Gezginler için merak uyandırabilecek İzlanda gezimde aldığım minik notlarımı sakladığım yerden çıkarıyorum. Bu notlar, belleğimdeki anlarımı paylaşmama yardımcı olacaklar. Ankara’dan İstanbul ve sonra da Kopenhag. Tüm kışkırtıcı renkleriyle bulutlar hayallerime göz kırpıyorlar. Hayallerimden uçağın kanadında şimşek gibi parlayan bir ışıkla silkiniyorum, birkaç saniye sonrada uçağa bir şey çarpmış gibi tok bir sesle… Bu gürültüden hemen sonra pilotun “Uçağın kanadına yıldırım çarptı, her şey kontrol altında” sesiyle bulutlardan uçaktaki yerime dönüyorum. Birkaç dakikalık panik yerini sakinliğe bırakıyor. Kopenhag’tan Reykjavik (ülkenin başkenti) uçağına biniyoruz. Nihayet buzlar ülkesi İzlanda’dayız. İzlanda Atlas okyanusun kuzeyinde volkanik bir ada üzerinde kurulmuş ve çevresindeki birçok küçük adadan meydana gelmiş bir devlet. Bir Avrupa ülkesi. En yakın komşusu Grönland 350 km uzakta. Diğer komşuları Norveç ve İskoçya.





Uçaktan gördüğüm gibi volkanik bir ada üzerinde kurulmuş, ancak adanın büyük bir bölümü lav ovaları, buzullar ve yanardağlarla kaplı. Yerleşim alanları az. Gördüğüm diğer ülkelere benzemiyor. Ülke nüfusunun 250.000 civarında olduğunu belirttiler. Ada İstanbul’un bir semti kadar. Bizi karşılayan grupla önce jeotermal kompleks olan Blue Lagoon ‘a gidiyoruz. Dışarısının en az –10 derece olduğu bu bölgede, (boşuna adaya altı yanan-üstü donan dememişler) gölün sıcaklığının hep 30 - 35 derecede kaldığını öğreniyoruz. Epeyce büyük bir göl, her yerinden bembeyaz kaynayan sular, buharlar çıkıyor, hatta alev çıkan bölümü dahi var. Volkanın ağzında yer alan bu egzotik göl, insana başka bir gezegendeyiz hissi uyandırıyor. Zaten İzlanda da bu hisse hep kapıldım. İnsanlar cıvıl cıvıl gölde yüzüyorlar. Kızlı erkekli gençlerden oluşan bir grup ellerinde yeşil renkli içkilerle gölün içinde yaş günü pastasını üfleyen kıza neşeyle eşlik ediyorlar. Hemen mayomu giyip, birkaç dakikalık bir üşümeden sonra kendimi göle atıyorum. Mavi göl çok sıcak, hatta kaynar sıcaklık beni biraz ürkütüyor. Gölün her tarafını kaplayan bembeyaz kireçleri, cilde iyi geldiğini söyledikleri için vücuduma sürüyorum. Beyaz bir heykel oldum, göldeki diğer insanlar gibi. Müthiş bir ortam. Bu sihirli atmosferde, fondaki özgün ve samimi müziğin ritmine kendimi kaptırmış, gölün keyfini çıkarıyorum. Gölden istemeyerek çıkıyorum ve aynı tesislerde balık ağırlıklı yemekleri tadıyorum iştahla.
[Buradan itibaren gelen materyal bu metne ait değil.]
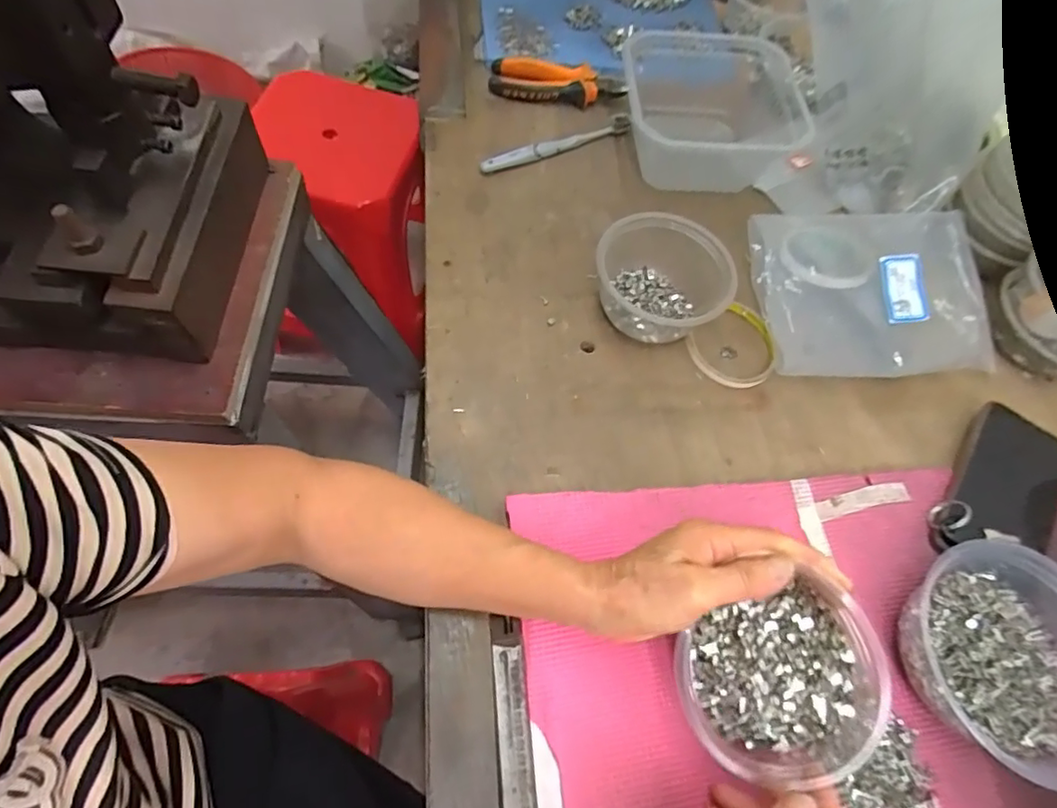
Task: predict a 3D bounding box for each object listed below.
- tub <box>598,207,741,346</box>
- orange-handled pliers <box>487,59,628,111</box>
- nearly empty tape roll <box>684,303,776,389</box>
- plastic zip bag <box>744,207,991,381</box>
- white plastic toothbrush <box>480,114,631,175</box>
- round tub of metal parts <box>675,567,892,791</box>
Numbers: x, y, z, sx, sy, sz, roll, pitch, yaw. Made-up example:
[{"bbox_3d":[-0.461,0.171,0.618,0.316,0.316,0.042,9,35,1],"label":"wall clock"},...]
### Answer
[{"bbox_3d":[0.110,-0.110,0.489,0.110,0.073,0.122,-1,61,-8],"label":"tub"},{"bbox_3d":[0.033,-0.361,0.630,0.147,0.016,0.059,4,63,-6],"label":"orange-handled pliers"},{"bbox_3d":[0.184,-0.050,0.501,0.081,0.016,0.069,-29,70,-20],"label":"nearly empty tape roll"},{"bbox_3d":[0.318,-0.106,0.525,0.212,0.020,0.163,-2,75,-4],"label":"plastic zip bag"},{"bbox_3d":[0.032,-0.273,0.591,0.181,0.011,0.017,-26,67,-15],"label":"white plastic toothbrush"},{"bbox_3d":[0.146,0.160,0.335,0.108,0.055,0.095,-29,78,1],"label":"round tub of metal parts"}]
Ülkenin her yerini şelaleler kaplamış. Adanın adı “Buzlar Ülkesi”. Buz Dağı ülkenin sembolü. Buzul Dağı’nın (jökull) etrafı eski sönmüş volkan ve lavla çevrili. Dağın mistik bir yapısı olduğunu, efsaneye göre Pagan tanrısı (Bardur) tarafından korunduğunu, Trol’un da (Viking tanrısı) Bardur’a güç verdiğini belirtiyorlar.

Bir hafta kalacağımız şehre, Olafsvik’e gidiyoruz. Bin nüfuslu bu kasabada sakinlik ve dinginlik şaşırtıcı...Sokaklarda kimse yok. Başkent Reykjavik’teki gibi ağaçlar, bitkiler, çiçekler ve toprak yok. Reykjavik’teki toprak ve bitkiler de bölgenin doğal ortamı değil zaten, insan eliyle sonradan düzenlenmiş. Her yer irili ufaklı muntazam yuvarlak, elips volkanik taşlarla dolu. Toprak zemin yerine taşlardan oluşmuş zemin var. Taşların mistik gücünden bahsediyorlar, en güzellerini ayırarak kolye, yüzük yapmak için saklıyorum. Binalar renk renk, birbirine benzeyen mimari tarzda ve çoğunlukla tek katlı. Birbirine benzeyen pikap tarzında eski model arabalar görüyorum. Evlerin içi sıcak, elektrikle ısınıyorlar ve ülkede elektrik bedava. Ülkenin her yerindeki sıcak su kaynaklarından elektrik enerjisi üretiyorlar. Ülkemizdeki zengin kaynaklardan da böylesi tertemiz enerji elde edemez miyiz diye düşünmeden edemiyorum.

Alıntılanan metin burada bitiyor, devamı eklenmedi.